→ Exercise prompt: Each record is to be repeated exactly as it stands below.

Start of Provided material

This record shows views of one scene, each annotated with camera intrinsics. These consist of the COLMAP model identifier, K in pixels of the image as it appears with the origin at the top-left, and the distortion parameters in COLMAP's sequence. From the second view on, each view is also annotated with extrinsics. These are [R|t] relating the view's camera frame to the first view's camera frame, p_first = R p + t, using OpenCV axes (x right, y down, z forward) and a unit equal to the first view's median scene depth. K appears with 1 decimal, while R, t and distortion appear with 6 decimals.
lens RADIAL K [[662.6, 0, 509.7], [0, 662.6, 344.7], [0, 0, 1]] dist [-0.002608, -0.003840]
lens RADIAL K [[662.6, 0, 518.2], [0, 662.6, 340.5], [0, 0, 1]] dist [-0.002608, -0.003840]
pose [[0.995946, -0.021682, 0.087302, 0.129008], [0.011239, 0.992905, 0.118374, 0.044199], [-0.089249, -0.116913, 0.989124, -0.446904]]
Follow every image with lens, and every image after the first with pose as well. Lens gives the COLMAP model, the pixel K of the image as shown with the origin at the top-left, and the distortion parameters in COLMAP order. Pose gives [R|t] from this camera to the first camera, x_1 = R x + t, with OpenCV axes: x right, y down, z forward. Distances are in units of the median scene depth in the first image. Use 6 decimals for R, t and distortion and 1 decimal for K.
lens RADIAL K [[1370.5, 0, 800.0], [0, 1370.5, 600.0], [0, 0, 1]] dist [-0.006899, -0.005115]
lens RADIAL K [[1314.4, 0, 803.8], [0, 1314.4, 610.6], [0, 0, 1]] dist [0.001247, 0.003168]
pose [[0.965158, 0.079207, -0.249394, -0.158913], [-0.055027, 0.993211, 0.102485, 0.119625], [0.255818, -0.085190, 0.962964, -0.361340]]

End of Provided material

→ Response box:
This record shows views of one scene, each annotated with camera intrinsics. These consist of the COLMAP model identifier, K in pixels of the image as it appears with the origin at the top-left, and the distortion parameters in COLMAP's sequence. From the second view on, each view is also annotated with extrinsics. These are [R|t] relating the view's camera frame to the first view's camera frame, p_first = R p + t, using OpenCV axes (x right, y down, z forward) and a unit equal to the first view's median scene depth. K appears with 1 decimal, while R, t and distortion appear with 6 decimals.
lens RADIAL K [[662.6, 0, 509.7], [0, 662.6, 344.7], [0, 0, 1]] dist [-0.002608, -0.003840]
lens RADIAL K [[662.6, 0, 518.2], [0, 662.6, 340.5], [0, 0, 1]] dist [-0.002608, -0.003840]
pose [[0.995946, -0.021682, 0.087302, 0.129008], [0.011239, 0.992905, 0.118374, 0.044199], [-0.089249, -0.116913, 0.989124, -0.446904]]
Follow every image with lens, and every image after the first with pose as well. Lens gives the COLMAP model, the pixel K of the image as shown with the origin at the top-left, and the distortion parameters in COLMAP order. Pose gives [R|t] from this camera to the first camera, x_1 = R x + t, with OpenCV axes: x right, y down, z forward. Distances are in units of the median scene depth in the first image. Use 6 decimals for R, t and distortion and 1 decimal for K.
lens RADIAL K [[1370.5, 0, 800.0], [0, 1370.5, 600.0], [0, 0, 1]] dist [-0.006899, -0.005115]
lens RADIAL K [[1314.4, 0, 803.8], [0, 1314.4, 610.6], [0, 0, 1]] dist [0.001247, 0.003168]
pose [[0.965158, 0.079207, -0.249394, -0.158913], [-0.055027, 0.993211, 0.102485, 0.119625], [0.255818, -0.085190, 0.962964, -0.361340]]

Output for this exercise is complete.